Currently, the only access race teams have to NASCAR’s device is at the R&D Center and when the sanctioning body transports the machine to the racetrack. Darby hopes to have a second machine built that will remain full-time at the R&D center.
“Teams have been looking at it,” Darby said. “They’re getting really comfortable with it. It will help them as much as it does us.
“There’s as much technology in NASCAR racing as there is in any other motorsports venue in the world. It just doesn’t get showcased as much because there’s a lot of it doesn’t get used at the racetrack. This is technology that a lot of the teams use — maybe not in this exact fashion — but electronic measuring devices have been in play for many years. We were finally able to develop a system that was practical enough to make it portable enough to bring it to every racetrack.”
Crew chief Brian Pattie expected all three Michael Waltrip Racing Toyotas to “roll across” the plate during the test to see how the machine “validates” their measurements.

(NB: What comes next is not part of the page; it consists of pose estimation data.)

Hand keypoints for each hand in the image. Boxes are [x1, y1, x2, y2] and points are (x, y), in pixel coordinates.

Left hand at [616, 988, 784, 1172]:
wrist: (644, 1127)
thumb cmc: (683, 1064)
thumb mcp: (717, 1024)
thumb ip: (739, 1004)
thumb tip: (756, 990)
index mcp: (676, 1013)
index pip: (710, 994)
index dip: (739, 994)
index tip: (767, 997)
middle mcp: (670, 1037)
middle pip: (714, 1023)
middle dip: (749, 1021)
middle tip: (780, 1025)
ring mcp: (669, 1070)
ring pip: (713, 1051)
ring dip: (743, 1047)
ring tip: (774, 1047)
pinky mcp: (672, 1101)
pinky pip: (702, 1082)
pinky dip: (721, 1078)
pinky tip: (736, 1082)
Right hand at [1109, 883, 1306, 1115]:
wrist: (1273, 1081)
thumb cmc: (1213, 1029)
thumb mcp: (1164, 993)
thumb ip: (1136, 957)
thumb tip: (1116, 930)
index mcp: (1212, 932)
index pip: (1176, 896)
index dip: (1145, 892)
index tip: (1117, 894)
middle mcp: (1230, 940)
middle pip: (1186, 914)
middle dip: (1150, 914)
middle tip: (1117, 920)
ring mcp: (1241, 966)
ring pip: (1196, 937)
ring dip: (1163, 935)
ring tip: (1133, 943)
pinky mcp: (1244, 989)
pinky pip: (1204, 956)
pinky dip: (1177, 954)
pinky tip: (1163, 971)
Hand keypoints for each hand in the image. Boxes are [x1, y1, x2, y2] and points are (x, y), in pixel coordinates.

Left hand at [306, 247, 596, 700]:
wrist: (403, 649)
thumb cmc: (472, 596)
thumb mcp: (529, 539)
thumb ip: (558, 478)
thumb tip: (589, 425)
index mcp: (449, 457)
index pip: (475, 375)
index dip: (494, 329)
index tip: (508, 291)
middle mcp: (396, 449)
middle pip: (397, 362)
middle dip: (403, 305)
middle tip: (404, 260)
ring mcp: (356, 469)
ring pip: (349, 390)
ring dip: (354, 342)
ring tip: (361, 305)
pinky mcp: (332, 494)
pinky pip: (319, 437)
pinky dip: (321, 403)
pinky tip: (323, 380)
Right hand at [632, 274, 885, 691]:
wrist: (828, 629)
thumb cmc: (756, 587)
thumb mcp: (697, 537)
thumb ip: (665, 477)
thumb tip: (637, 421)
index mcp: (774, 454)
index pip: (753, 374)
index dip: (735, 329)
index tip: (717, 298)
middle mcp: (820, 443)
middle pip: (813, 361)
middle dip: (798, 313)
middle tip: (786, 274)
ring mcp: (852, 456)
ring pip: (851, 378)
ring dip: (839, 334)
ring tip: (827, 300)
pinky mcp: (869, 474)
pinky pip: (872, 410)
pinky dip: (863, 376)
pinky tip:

"We've been doing that all winter, so we don't have to wait until today to figure that out,” Pattie said. ”We've been working with NASCAR since probably Homestead trying to get their fixture and our simulation to read the same stuff so we don't have a problem when we show up at the [Daytona] 500.
“Just laser stuff — our simulation kinematics program can match the same numbers. Less human error and more computer and in theory it works great, looks great on paper — just hope it works as good as it looks.”
When Sprint Cup director John Darby was asked if he was pleased with the results from last week’s Daytona test and whether he anticipated any changes to the current rules package, he replied: “Hell no, I wouldn’t change nothing. I just can’t wait to get back there.”